Wednesday, July 7, 2010

My Dad

This blog is all about GAMT, but I can't help but want to put a blog on here about my dad. About a week ago, on June 26th, my dad died suddenly of a heart attack. My parents had just enjoyed a weeks vacation in the Bahamas, they had flown back to Florida and started their drive home, but my dad never made it back. He was 57 years old and was in great shape, so it came as a shock to all of us. My dad really enjoyed watching John get better over the past year and I feel blessed that he was able to witness his transformation. I am so happy that he was able to celebrate with us as John was getting better. His funeral was on July 1st, my birthday. The day before was my mom & dad's 31st anniversary, so I refused to let her have it on that day. The day after the funeral, July 2nd marked the one year anniversary from the start of John's treatment. I know I'm still in denial and sometimes I still feel like he might just come back home from vacation. I miss him terribly!! I wrote a eulogy for the funeral and I knew it would make my dad proud if I could stand up there and read it. I know that God gave me the strength that day to be able to do just that. In loving memory of my dad.....

I AM MY FATHER’S DAUGHTER. In this time of great loss, I can find comfort in these words. He was the first man that I ever loved. He was always my strength, my safe harbor, and my hero.

We are a strong family….And anyone that knows us, knows that we are a very close family… in fact, all of his children are all neighbors in our home town of Pine Knoll Shores. The reason we will always be a strong family is because my dad valued family and he made sure that he instilled that value in every one of his children.

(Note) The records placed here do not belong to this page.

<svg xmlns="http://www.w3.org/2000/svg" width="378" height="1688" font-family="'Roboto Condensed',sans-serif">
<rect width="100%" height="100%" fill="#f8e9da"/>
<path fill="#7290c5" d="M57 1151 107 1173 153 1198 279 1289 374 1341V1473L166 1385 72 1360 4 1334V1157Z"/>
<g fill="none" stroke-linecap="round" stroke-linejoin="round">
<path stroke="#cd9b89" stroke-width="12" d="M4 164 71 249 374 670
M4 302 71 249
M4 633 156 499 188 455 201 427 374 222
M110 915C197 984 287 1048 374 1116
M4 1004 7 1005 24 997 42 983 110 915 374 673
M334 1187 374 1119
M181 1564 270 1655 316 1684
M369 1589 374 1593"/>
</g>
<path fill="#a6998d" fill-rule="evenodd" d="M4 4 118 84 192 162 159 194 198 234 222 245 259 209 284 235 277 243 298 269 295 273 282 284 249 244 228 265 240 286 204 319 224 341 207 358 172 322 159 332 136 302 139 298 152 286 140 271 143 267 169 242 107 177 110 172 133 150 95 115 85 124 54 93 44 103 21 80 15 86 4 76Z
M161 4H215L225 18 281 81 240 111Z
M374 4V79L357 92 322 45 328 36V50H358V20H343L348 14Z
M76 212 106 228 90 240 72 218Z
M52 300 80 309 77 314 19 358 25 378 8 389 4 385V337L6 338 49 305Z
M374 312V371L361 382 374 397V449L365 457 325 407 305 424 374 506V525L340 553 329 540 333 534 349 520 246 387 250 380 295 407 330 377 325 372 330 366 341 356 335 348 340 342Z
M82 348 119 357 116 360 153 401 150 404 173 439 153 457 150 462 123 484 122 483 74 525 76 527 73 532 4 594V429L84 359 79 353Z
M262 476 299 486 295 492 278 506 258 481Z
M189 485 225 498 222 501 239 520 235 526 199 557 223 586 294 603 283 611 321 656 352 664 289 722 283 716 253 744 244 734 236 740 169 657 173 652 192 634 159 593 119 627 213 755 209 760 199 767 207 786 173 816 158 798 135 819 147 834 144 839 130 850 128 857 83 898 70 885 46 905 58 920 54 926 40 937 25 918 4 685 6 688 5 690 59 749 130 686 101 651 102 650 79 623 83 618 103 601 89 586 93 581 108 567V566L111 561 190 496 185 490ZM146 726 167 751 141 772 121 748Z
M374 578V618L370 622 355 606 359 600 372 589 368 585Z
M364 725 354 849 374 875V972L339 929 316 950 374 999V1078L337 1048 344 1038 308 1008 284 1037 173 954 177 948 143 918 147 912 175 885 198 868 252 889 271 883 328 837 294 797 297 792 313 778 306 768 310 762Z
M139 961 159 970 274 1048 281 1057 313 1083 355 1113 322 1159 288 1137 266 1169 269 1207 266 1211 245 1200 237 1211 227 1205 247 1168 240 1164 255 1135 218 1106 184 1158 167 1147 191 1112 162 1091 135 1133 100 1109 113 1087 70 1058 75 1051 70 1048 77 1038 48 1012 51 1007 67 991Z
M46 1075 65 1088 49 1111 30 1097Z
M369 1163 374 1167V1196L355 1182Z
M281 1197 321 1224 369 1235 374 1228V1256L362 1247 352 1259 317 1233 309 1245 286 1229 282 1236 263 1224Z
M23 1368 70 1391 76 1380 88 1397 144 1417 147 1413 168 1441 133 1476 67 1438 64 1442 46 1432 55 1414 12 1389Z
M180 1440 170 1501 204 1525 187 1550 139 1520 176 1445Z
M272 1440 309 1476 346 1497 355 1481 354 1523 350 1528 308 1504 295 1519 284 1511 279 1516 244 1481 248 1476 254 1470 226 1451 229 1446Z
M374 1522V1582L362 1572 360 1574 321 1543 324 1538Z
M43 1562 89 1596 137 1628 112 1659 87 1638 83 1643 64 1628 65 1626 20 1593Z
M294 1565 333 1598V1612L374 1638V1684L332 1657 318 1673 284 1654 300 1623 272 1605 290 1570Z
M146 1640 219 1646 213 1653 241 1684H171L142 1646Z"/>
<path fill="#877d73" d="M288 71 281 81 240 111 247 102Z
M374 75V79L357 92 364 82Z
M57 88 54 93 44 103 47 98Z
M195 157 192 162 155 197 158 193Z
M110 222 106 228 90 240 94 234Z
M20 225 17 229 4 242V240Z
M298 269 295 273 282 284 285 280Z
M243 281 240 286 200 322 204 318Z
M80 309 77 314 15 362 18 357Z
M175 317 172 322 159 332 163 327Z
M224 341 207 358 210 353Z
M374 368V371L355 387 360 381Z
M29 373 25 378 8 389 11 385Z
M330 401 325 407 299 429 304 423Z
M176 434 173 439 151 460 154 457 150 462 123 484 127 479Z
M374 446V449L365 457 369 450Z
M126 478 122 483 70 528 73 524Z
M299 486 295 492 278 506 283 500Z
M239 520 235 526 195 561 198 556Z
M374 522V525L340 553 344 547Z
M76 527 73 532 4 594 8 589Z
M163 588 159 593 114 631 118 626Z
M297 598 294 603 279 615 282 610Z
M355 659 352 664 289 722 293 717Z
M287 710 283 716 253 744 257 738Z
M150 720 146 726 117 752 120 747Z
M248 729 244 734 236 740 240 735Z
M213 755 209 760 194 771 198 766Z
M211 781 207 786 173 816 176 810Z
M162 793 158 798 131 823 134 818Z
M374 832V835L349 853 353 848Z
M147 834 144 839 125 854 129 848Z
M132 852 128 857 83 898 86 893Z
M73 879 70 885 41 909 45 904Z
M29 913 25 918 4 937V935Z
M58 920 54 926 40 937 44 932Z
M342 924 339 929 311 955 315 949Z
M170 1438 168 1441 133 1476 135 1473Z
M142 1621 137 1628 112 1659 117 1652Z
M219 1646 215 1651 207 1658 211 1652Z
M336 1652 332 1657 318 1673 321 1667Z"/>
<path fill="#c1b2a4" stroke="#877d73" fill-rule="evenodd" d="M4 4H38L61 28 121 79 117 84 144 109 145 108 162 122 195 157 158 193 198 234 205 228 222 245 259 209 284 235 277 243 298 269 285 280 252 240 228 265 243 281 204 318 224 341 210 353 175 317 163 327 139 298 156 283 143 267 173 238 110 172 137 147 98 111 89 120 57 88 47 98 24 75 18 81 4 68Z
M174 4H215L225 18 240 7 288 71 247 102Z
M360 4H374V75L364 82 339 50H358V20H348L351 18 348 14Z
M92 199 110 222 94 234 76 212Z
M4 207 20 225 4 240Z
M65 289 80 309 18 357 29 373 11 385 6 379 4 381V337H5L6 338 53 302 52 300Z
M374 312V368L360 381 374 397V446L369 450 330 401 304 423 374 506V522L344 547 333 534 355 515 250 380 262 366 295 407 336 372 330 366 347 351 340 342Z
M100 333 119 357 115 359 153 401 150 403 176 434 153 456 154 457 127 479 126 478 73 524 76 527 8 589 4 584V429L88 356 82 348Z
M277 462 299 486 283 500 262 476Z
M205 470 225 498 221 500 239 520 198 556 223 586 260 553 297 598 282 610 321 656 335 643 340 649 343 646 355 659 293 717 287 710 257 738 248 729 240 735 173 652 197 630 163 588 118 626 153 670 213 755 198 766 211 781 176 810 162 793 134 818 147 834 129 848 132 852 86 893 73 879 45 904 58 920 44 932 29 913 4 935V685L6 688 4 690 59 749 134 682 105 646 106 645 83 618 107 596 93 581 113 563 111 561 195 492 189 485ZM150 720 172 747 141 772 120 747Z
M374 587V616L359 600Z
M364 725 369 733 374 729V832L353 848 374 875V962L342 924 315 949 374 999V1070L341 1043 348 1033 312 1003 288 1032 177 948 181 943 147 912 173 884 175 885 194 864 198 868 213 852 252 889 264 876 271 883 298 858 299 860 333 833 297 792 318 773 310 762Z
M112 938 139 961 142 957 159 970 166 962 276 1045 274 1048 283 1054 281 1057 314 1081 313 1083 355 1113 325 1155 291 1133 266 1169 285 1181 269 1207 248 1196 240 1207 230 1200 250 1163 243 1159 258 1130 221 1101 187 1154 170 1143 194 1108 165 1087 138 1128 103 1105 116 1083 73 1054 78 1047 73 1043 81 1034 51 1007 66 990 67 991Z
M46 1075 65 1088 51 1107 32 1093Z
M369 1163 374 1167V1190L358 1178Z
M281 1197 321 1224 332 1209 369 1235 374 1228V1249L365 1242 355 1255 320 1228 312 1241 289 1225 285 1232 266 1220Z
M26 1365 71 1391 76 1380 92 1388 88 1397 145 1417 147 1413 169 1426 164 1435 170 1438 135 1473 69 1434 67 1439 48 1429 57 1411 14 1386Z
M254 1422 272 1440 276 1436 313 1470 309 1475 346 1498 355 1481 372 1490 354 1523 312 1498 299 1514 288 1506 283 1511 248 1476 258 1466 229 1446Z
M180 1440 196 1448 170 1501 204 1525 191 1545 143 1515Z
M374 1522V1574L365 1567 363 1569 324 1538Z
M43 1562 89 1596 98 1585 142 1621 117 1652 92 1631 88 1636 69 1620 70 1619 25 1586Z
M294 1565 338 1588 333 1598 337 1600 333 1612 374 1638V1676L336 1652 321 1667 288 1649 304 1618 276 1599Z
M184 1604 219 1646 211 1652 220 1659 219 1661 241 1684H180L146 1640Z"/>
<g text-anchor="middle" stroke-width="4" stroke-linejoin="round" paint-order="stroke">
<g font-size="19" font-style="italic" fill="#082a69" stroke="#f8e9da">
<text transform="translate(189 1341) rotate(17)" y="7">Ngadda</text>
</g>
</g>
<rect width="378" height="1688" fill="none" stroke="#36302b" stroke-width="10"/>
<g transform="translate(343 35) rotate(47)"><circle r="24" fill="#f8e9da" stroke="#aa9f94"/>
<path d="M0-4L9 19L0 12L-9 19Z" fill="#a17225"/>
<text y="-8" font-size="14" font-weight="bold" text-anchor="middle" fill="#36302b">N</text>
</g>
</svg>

My dad learned this from his father, who was a great man that we all knew as Pop Pop….. My dad watched and learned from his father, like all children should, and he became the father we all loved beyond what words can say…. And now, I have children of my own and I know that I will always treasure all that I have watched and learned from my father; I pray that I will pass that love of family from me, to my children and to their children.

My dad was first a loving husband to my mother, he was an awesome dad to all of his children and in these past few years he was the best Pop Pop to his grandchildren.

My dad truly lived his life; in all of his 57 years, there wasn’t a moment that he missed out on. He had fun, he lived, he laughed and he loved. And most importantly, my father’s greatness was not defined by one moment; his greatness was defined moment by moment in the time that he spent with his family. He was always there to care, to help, and to offer a smile, a loving word, and a reminder of what was important in this life.

The day he left for the Bahamas, I hugged him, I kissed him, and I told him how much that I loved him; I have no regrets for the life we lived, I only wish that we could have lived such a wonderful life for many years to come.

I know that my dad would have no regrets. He truly lived each moment! As his daughter, the realization that one can live such a life is surely the gift he leaves to me, to my brothers, and to our children!

I know that my dad would want me to continue living my life. He would want me to continue to enjoy my children - to take them places, to teach them things, and just to spend time with them, just like he did with his children. Each time I hold the hand of my child, my niece, my nephew, I know that my dad’ s hand will be right there with me.

I will love, because he loved; I will laugh because he laughed, I will embrace each day because he embraced each day. And yes, there will be times that I will cry because each and every day there will be a part of me that misses him.

In his passing he leaves me certain that I want to live my life more like my father. I want to do for my family what my dad did for us. I want to honor my father by teaching my children all that he taught me.

The most important thing my dad taught me was that family comes first; but this wasn’t the only thing that my dad taught me.

He taught me never to do a half-ass job and to always push a push broom, never pull it. He taught me that vinyl is final! He taught me that if you weren’t up with the birds you were wasting daylight. He taught me that good friends are a very important part of an extended family.

To my mom, I want to say that you have always been the heart of this family and the love of my dad’s life; we know that your heart is broken, and we will be here for you, always and forever. You will find dad’s love in the eyes of your grandchildren; each time you hold their hands, or wipe their tears, or hear their laughter, his love will surround you and you will always remember that all of that love, started with the two of you.

All of my life I’ve always wanted to make my dad proud of everything that I did. His love and his approval meant the world to me. And so, I will continue to smile through my tears. I will continue to laugh and to live every moment. My dad will always have a special place in my heart. And I know I always had a special place in his. I AM MY DADDY’S LITTLE GIRL.